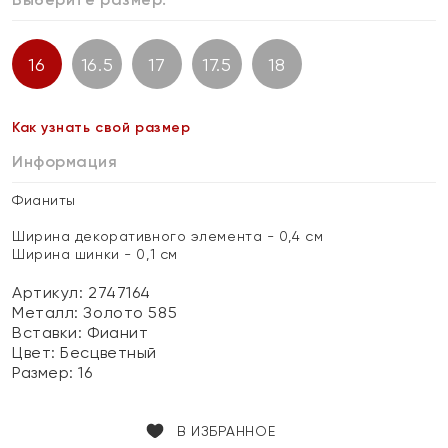
16
16.5
17
17.5
18
Как узнать свой размер
Информация
Фианиты
Ширина декоративного элемента - 0,4 см
Ширина шинки - 0,1 см
Артикул: 2747164
Металл:
Золото 585
Вставки:
Фианит
Цвет:
Бесцветный
Размер:
16
В ИЗБРАННОЕ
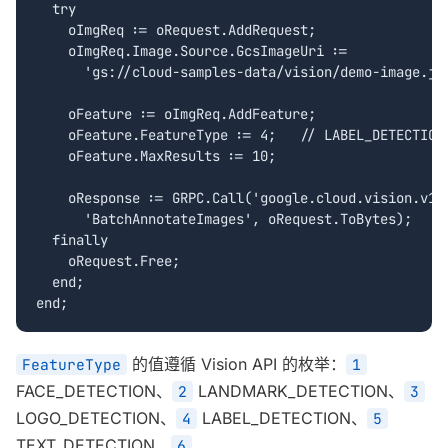
  try

    oImgReq := oRequest.AddRequest;

    oImgReq.Image.Source.GcsImageUri :=

      'gs://cloud-samples-data/vision/demo-image.jpg
    oFeature := oImgReq.AddFeature;

    oFeature.FeatureType := 4;   // LABEL_DETECTION

    oFeature.MaxResults := 10;

    oResponse := GRPC.Call('google.cloud.vision.v1.I
      'BatchAnnotateImages', oRequest.ToBytes);

  finally

    oRequest.Free;

  end;

end;
的值遵循 Vision API 的枚举：
FeatureType
1
FACE_DETECTION、
LANDMARK_DETECTION、
2
3
LOGO_DETECTION、
LABEL_DETECTION、
4
5
TEXT_DETECTION、
6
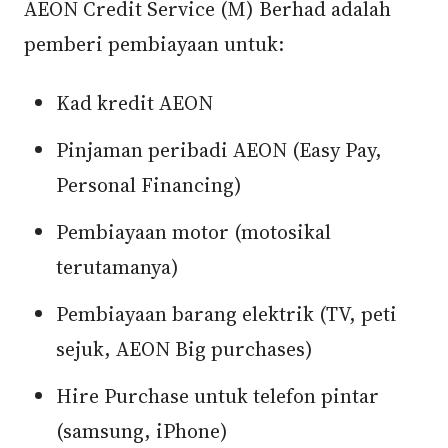
AEON Credit Service (M) Berhad adalah
pemberi pembiayaan untuk:
Kad kredit AEON
Pinjaman peribadi AEON (Easy Pay,
Personal Financing)
Pembiayaan motor (motosikal
terutamanya)
Pembiayaan barang elektrik (TV, peti
sejuk, AEON Big purchases)
Hire Purchase untuk telefon pintar
(samsung, iPhone)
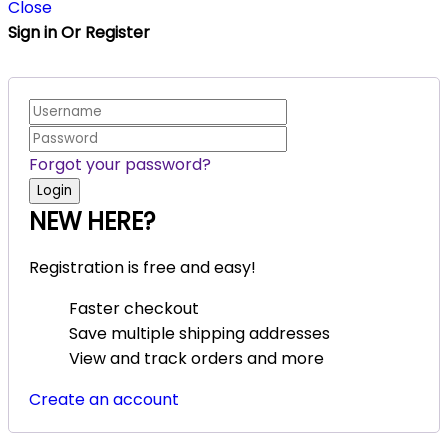
Close
Sign in Or Register
Forgot your password?
NEW HERE?
Registration is free and easy!
Faster checkout
Save multiple shipping addresses
View and track orders and more
Create an account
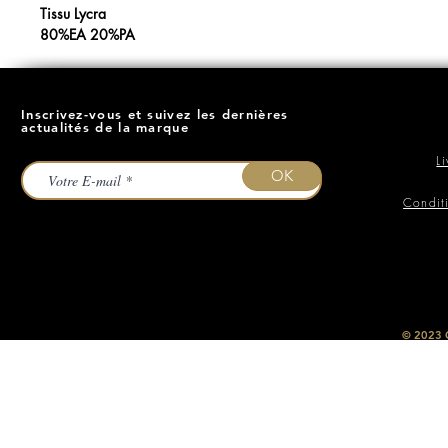
Tissu Lycra
80%EA 20%PA
Inscrivez-vous et suivez les dernières
actualités de la marque
L
OK
Condit
​© 2023
O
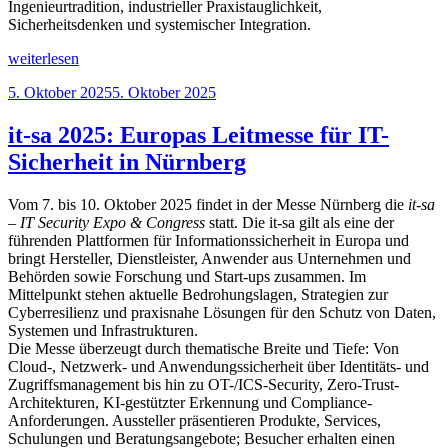
Ingenieurtradition, industrieller Praxistauglichkeit,
Sicherheitsdenken und systemischer Integration.
„Die
weiterlesen
Geschichte
Veröffentlicht
5. Oktober 2025
5. Oktober 2025
der
am
Robotik
in
it-sa 2025: Europas Leitmesse für IT-
Deutschland
Sicherheit in Nürnberg
–
von
der
Vom
7. bis 10. Oktober 2025
findet in der Messe Nürnberg die
it-sa
frühen
– IT Security Expo & Congress
statt. Die it-sa gilt als eine der
Automatisierung
führenden Plattformen für Informationssicherheit in Europa und
zur
bringt Hersteller,
Dienstleister, Anwender aus Unternehmen und
vernetzten
Behörden sowie Forschung und Start-ups
zusammen. Im
KI-
Mittelpunkt stehen aktuelle Bedrohungslagen, Strategien zur
Robotik“
Cyberresilienz und praxisnahe Lösungen für den Schutz von Daten,
Systemen und
Infrastrukturen.
Die Messe überzeugt durch thematische Breite und Tiefe: Von
Cloud-, Netzwerk- und Anwendungssicherheit über Identitäts- und
Zugriffsmanagement bis hin zu OT-/ICS-Security, Zero-Trust-
Architekturen, KI-gestützter Erkennung und Compliance-
Anforderungen. Aussteller präsentieren Produkte, Services,
Schulungen und Beratungsangebote; Besucher erhalten einen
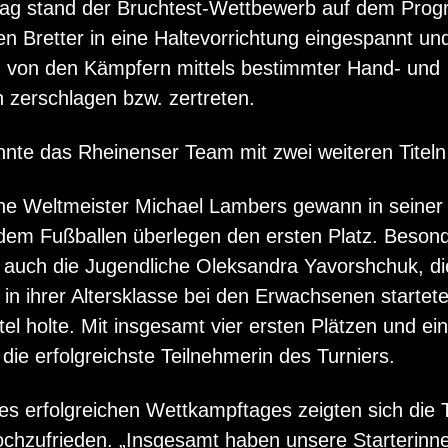
ag stand der Bruchtest-Wettbewerb auf dem Pro
en Bretter in eine Haltevorrichtung eingespannt un
 von den Kämpfern mittels bestimmter Hand- und
 zerschlagen bzw. zertreten.
nnte das Rheinenser Team mit zwei weiteren Titeln
e Weltmeister Michael Lambers gewann in seiner
t dem Fußballen überlegen den ersten Platz. Beson
 auch die Jugendliche Oleksandra Yavorshchuk, d
in ihrer Altersklasse bei den Erwachsenen startete
tel holte. Mit insgesamt vier ersten Plätzen und ei
 die erfolgreichste Teilnehmerin des Turniers.
s erfolgreichen Wettkampftages zeigten sich die 
hochzufrieden. „Insgesamt haben unsere Starterinn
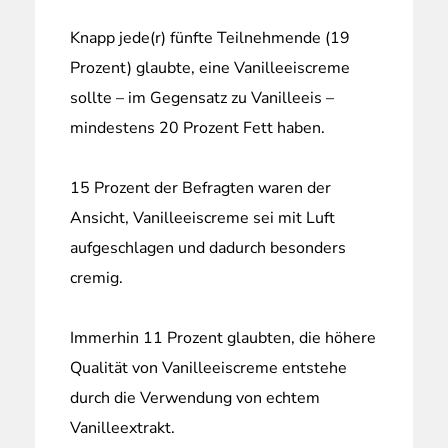
Knapp jede(r) fünfte Teilnehmende (19
Prozent) glaubte, eine Vanilleeiscreme
sollte – im Gegensatz zu Vanilleeis –
mindestens 20 Prozent Fett haben.
15 Prozent der Befragten waren der
Ansicht, Vanilleeiscreme sei mit Luft
aufgeschlagen und dadurch besonders
cremig.
Immerhin 11 Prozent glaubten, die höhere
Qualität von Vanilleeiscreme entstehe
durch die Verwendung von echtem
Vanilleextrakt.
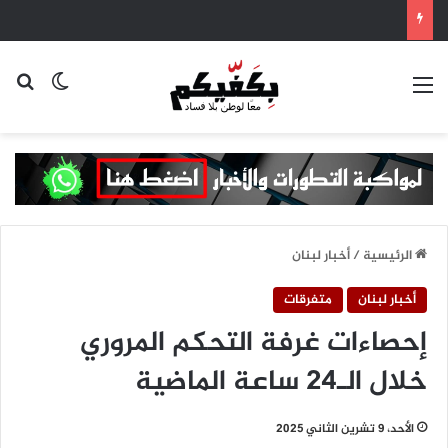
القائمة
بح
الوضع ا
الرئيسية
/
أخبار لبنان
أخبار لبنان
متفرقات
إحصاءات غرفة التحكم المروري
خلال الـ24 ساعة الماضية
الأحد، 9 تشرين الثاني 2025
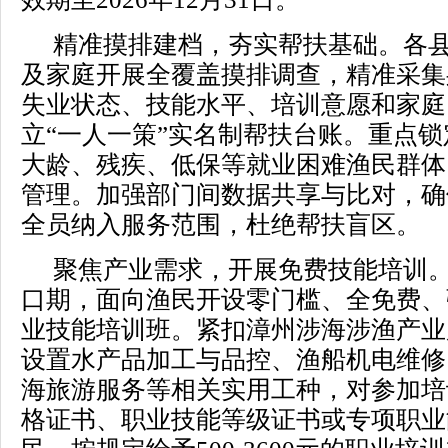
精准摸排建档，夯实帮扶基础。各
及家庭开展全覆盖摸排调查，精准采集
失业状态、技能水平、培训意愿和家庭
立“一人一策”实名制帮扶台账。重点
大龄、残疾、低保等就业困难渔民群体
管理。加强部门间数据共享与比对，确
全员纳入服务范围，杜绝帮扶盲区。
聚焦产业需求，开展免费技能培训
口期，面向渔民开设零门槛、全免费、
业技能培训班。紧扣漳州涉海涉渔产业
设置水产品加工与品控、渔船机电维修
海旅游服务等相关实用工种，对参加培
格证书、职业技能等级证书或专项职业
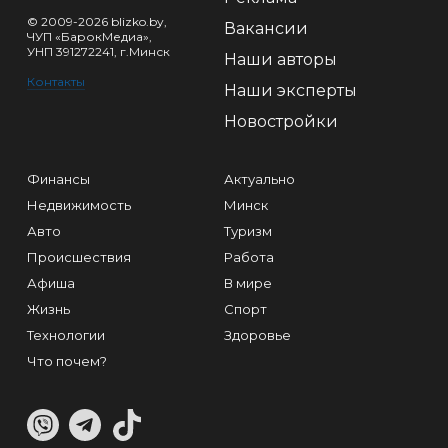
© 2009-2026 blizko.by,
Вакансии
ЧУП «БарокМедиа»,
УНП 391272241, г.Минск
Наши авторы
Контакты
Наши эксперты
Новостройки
Финансы
Актуально
Недвижимость
Минск
Авто
Туризм
Происшествия
Работа
Афиша
В мире
Жизнь
Спорт
Технологии
Здоровье
Что почем?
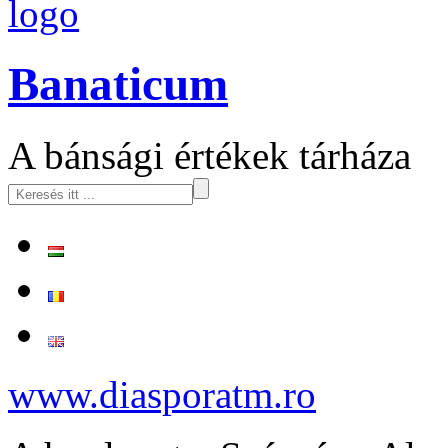
logo
Banaticum
A bánsági értékek tárháza
www.diasporatm.ro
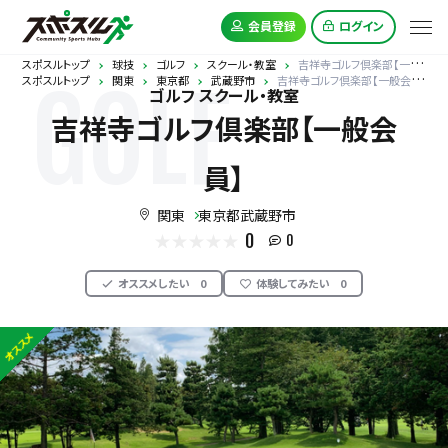
会員登録
ログイン
スポスルトップ
球技
ゴルフ
スクール・教室
吉祥寺ゴルフ倶楽部【一般会員】
スポスルトップ
関東
東京都
武蔵野市
吉祥寺ゴルフ倶楽部【一般会員】
GOLF
ゴルフ スクール・教室
吉祥寺ゴルフ倶楽部【一般会
員】
関東
東京都武蔵野市
0
0
オススメしたい
0
体験してみたい
0
オススメ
-=-=-
# Problem
A word-for-word copy of the records is needed, one that contains no pictures.

# Problem solution
16
16.5
17
17.5
18
Как узнать свой размер
Информация
Фианиты
Ширина декоративного элемента - 0,4 см
Ширина шинки - 0,1 см
Артикул: 2747164
Металл:
Золото 585
Вставки:
Фианит
Цвет:
Бесцветный
Размер:
16
В ИЗБРАННОЕ
  try

    oImgReq := oRequest.AddRequest;

    oImgReq.Image.Source.GcsImageUri :=

      'gs://cloud-samples-data/vision/demo-image.jpg
    oFeature := oImgReq.AddFeature;

    oFeature.FeatureType := 4;   // LABEL_DETECTION

    oFeature.MaxResults := 10;

    oResponse := GRPC.Call('google.cloud.vision.v1.I
      'BatchAnnotateImages', oRequest.ToBytes);

  finally

    oRequest.Free;

  end;

end;
的值遵循 Vision API 的枚举：
FeatureType
1
FACE_DETECTION、
LANDMARK_DETECTION、
2
3
LOGO_DETECTION、
LABEL_DETECTION、
4
5
TEXT_DETECTION、
6
AEON Credit Service (M) Berhad adalah
pemberi pembiayaan untuk:
Kad kredit AEON
Pinjaman peribadi AEON (Easy Pay,
Personal Financing)
Pembiayaan motor (motosikal
terutamanya)
Pembiayaan barang elektrik (TV, peti
sejuk, AEON Big purchases)
Hire Purchase untuk telefon pintar
(samsung, iPhone)
Close
Sign in Or Register
Forgot your password?
NEW HERE?
Registration is free and easy!
Faster checkout
Save multiple shipping addresses
View and track orders and more
Create an account
Tissu Lycra
80%EA 20%PA
Inscrivez-vous et suivez les dernières
actualités de la marque
L
OK
Condit
​© 2023
O
Ingenieurtradition, industrieller Praxistauglichkeit,
Sicherheitsdenken und systemischer Integration.
„Die
weiterlesen
Geschichte
Veröffentlicht
5. Oktober 2025
5. Oktober 2025
der
am
Robotik
in
it-sa 2025: Europas Leitmesse für IT-
Deutschland
Sicherheit in Nürnberg
–
von
der
Vom
7. bis 10. Oktober 2025
findet in der Messe Nürnberg die
it-sa
frühen
– IT Security Expo & Congress
statt. Die it-sa gilt als eine der
Automatisierung
führenden Plattformen für Informationssicherheit in Europa und
zur
bringt Hersteller,
Dienstleister, Anwender aus Unternehmen und
vernetzten
Behörden sowie Forschung und Start-ups
zusammen. Im
KI-
Mittelpunkt stehen aktuelle Bedrohungslagen, Strategien zur
Robotik“
Cyberresilienz und praxisnahe Lösungen für den Schutz von Daten,
Systemen und
Infrastrukturen.
Die Messe überzeugt durch thematische Breite und Tiefe: Von
Cloud-, Netzwerk- und Anwendungssicherheit über Identitäts- und
Zugriffsmanagement bis hin zu OT-/ICS-Security, Zero-Trust-
Architekturen, KI-gestützter Erkennung und Compliance-
Anforderungen. Aussteller präsentieren Produkte, Services,
Schulungen und Beratungsangebote; Besucher erhalten einen
ag stand der Bruchtest-Wettbewerb auf dem Pro
en Bretter in eine Haltevorrichtung eingespannt un
 von den Kämpfern mittels bestimmter Hand- und
 zerschlagen bzw. zertreten.
nnte das Rheinenser Team mit zwei weiteren Titeln
e Weltmeister Michael Lambers gewann in seiner
t dem Fußballen überlegen den ersten Platz. Beson
 auch die Jugendliche Oleksandra Yavorshchuk, d
in ihrer Altersklasse bei den Erwachsenen startete
tel holte. Mit insgesamt vier ersten Plätzen und ei
 die erfolgreichste Teilnehmerin des Turniers.
s erfolgreichen Wettkampftages zeigten sich die 
hochzufrieden. „Insgesamt haben unsere Starterinn
Knapp jede(r) fünfte Teilnehmende (19
Prozent) glaubte, eine Vanilleeiscreme
sollte – im Gegensatz zu Vanilleeis –
mindestens 20 Prozent Fett haben.
15 Prozent der Befragten waren der
Ansicht, Vanilleeiscreme sei mit Luft
aufgeschlagen und dadurch besonders
cremig.
Immerhin 11 Prozent glaubten, die höhere
Qualität von Vanilleeiscreme entstehe
durch die Verwendung von echtem
Vanilleextrakt.
القائمة
بح
الوضع ا
الرئيسية
/
أخبار لبنان
أخبار لبنان
متفرقات
إحصاءات غرفة التحكم المروري
خلال الـ24 ساعة الماضية
الأحد، 9 تشرين الثاني 2025
精准摸排建档，夯实帮扶基础。各
及家庭开展全覆盖摸排调查，精准采集
失业状态、技能水平、培训意愿和家庭
立“一人一策”实名制帮扶台账。重点
大龄、残疾、低保等就业困难渔民群体
管理。加强部门间数据共享与比对，确
全员纳入服务范围，杜绝帮扶盲区。
聚焦产业需求，开展免费技能培训
口期，面向渔民开设零门槛、全免费、
业技能培训班。紧扣漳州涉海涉渔产业
设置水产品加工与品控、渔船机电维修
海旅游服务等相关实用工种，对参加培
格证书、职业技能等级证书或专项职业
© 2009-2026 blizko.by,
Вакансии
ЧУП «БарокМедиа»,
УНП 391272241, г.Минск
Наши авторы
Контакты
Наши эксперты
Новостройки
Финансы
Актуально
Недвижимость
Минск
Авто
Туризм
Происшествия
Работа
Афиша
В мире
Жизнь
Спорт
Технологии
Здоровье
Что почем?
logo
Banaticum
A bánsági értékek tárháza
www.diasporatm.ro
会員登録
ログイン
スポスルトップ
球技
ゴルフ
スクール・教室
吉祥寺ゴルフ倶楽部【一般会員】
スポスルトップ
関東
東京都
武蔵野市
吉祥寺ゴルフ倶楽部【一般会員】
GOLF
ゴルフ スクール・教室
吉祥寺ゴルフ倶楽部【一般会
員】
関東
東京都武蔵野市
0
0
オススメしたい
0
体験してみたい
0
オススメ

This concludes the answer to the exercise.